**Stated problem 1**:
List every earlier court case that the argument for the appellant cites by name in the Watts v. Smylie case text.
**Stated problem 2**:
Answer these from the Watts v. Smylie case text:
(a) Which county's chancery court did the appeal come from?
(b) Who appeared for the appellant?
(c) For how long had the mother been deprived of her boy?

**Source passage**:

Watts v. Smylie

Decision Date19 November 1917
Docket Number19535
Citation76 So. 684,116 Miss. 12
CourtMississippi Supreme Court
PartiesWATTS v. SMYLIE. ET AL

Division A

APPEAL from the chancery court of Amite county, HON. R. W. CUTRER Chancellor.

Proceedings in habeas corpus by Mrs. R. H. Watts against Mack Smylie and another. From a decree for defendants, plaintiff appeals.

The facts are fully stated in the opinion of the court.

Reversed.

F. D Hewitt, for appellant.

It is the law, and has been in the state of Mississippi through all the ages, that the parents, if they be worthy, are entitled to have the custody and possession of their children. In fact the evidence is so strong in favor of the appellant, and it seems the law is so plain that the decision of the court was most arbitrary and exceeded the bounds of sounds discretion. It seems that under the facts of this case that it is so plain that the decision of the court should be reversed that an extended argument would be unnecessary.

The true rule in cases of this kind is stated by WHITFIELD, C J., in Glidwell v. Morris, 42 So. 537. The interest of the child is the controlling factor and the custody is determined solely by this question. In the case referred to Glidwell brought habeas corpus proceedings for the possession of his boy about two or three years old against the child's grandmother, Mrs. Jane Morris. The lower court awarded the custody of the child to its grandmother and the supreme court reversed that decision and gave the custody of the child to its father.

It is the law and has been that the father and mother or either of them, if they be living and suitable, should have the custody and possession of their children. Moore v. Christian, 56 Miss. 408, 31 American Report, 375.

In the instant case the testimony shows that the mother is in every way qualified, mentally, morally, spiritually and financially to rear and educate her boy; although it is not denied that the child, John A. Smylie, Jr., is at present in a good home.

The law applicable to case of this kind is very well discussed and analyzed in Hibbette et al. v. Baines, 29 So. 80. Citing case of Wier v. Marley, 199 Mo. 494, and 6 L. R. A. 672, and a great many other authorities cited in this case. Section 2409 of the Code of 1906, says: "The guardian of a minor whose father or mother is living and is a suitable person to have the custody of the minor shall not be entitled as against the parent to the custody of the ward."

In the present case the guardian of the estate was not given the custody of the ward but the boy was given by his father before his death to the aunts and uncles and the mother was deprived of her baby boy and had been for three years.

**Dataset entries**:
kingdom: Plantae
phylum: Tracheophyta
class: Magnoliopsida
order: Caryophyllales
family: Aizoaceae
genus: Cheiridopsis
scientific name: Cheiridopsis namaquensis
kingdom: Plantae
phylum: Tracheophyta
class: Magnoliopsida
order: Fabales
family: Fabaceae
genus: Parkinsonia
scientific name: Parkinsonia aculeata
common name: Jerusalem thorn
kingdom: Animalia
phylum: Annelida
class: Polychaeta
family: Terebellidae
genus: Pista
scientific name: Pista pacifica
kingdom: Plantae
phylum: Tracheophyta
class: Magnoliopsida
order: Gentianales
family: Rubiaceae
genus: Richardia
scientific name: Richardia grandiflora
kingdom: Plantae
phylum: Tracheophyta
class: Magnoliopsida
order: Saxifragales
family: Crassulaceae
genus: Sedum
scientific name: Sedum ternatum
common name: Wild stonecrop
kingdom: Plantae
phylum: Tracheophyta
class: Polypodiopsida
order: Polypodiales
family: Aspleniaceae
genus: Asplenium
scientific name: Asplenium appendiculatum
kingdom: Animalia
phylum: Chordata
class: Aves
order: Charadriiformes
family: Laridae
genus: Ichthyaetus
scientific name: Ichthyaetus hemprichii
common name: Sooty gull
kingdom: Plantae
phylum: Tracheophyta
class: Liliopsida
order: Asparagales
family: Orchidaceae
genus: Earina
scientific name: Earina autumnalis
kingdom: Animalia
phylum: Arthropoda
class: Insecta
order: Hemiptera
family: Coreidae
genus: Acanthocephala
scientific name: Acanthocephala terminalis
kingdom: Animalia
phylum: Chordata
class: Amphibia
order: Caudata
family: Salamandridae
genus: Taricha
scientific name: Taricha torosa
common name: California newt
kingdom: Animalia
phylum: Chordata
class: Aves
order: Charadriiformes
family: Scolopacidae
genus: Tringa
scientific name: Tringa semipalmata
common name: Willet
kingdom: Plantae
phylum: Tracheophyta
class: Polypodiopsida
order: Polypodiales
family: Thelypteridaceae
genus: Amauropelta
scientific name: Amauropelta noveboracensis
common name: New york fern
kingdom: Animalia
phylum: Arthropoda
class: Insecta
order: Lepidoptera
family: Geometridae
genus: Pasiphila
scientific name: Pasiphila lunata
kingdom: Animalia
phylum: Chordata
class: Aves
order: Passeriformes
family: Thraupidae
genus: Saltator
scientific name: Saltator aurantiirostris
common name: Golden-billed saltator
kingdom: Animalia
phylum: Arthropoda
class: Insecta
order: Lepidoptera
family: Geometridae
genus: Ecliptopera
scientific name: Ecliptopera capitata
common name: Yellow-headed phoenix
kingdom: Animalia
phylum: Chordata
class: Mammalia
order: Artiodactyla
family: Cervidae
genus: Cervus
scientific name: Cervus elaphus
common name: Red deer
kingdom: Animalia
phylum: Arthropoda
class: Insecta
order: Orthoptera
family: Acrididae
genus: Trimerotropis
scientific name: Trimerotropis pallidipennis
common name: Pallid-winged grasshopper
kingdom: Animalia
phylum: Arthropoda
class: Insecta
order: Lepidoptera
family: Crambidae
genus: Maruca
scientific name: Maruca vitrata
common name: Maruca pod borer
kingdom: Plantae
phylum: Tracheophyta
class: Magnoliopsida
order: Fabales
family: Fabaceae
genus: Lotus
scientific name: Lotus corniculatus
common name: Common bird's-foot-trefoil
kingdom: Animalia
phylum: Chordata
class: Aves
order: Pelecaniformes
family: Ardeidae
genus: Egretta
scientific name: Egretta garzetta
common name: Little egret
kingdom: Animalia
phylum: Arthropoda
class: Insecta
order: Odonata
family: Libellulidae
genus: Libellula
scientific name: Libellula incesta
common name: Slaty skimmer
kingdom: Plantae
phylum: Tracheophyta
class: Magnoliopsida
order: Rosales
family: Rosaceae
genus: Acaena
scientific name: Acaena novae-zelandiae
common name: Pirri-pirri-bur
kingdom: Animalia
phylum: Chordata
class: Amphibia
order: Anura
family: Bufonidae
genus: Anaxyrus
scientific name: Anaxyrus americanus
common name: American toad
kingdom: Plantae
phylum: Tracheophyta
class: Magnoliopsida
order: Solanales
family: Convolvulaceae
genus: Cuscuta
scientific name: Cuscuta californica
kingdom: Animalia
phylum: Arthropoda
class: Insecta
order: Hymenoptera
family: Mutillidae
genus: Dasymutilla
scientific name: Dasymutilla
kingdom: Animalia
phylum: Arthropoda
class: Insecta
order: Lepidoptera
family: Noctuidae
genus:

**Expected output 1**:
- Glidwell v. Morris
- Moore v. Christian
- Hibbette et al. v. Baines
- Wier v. Marley

**Expected output 2**:
(a) Amite County
(b) F. D Hewitt
(c) Three years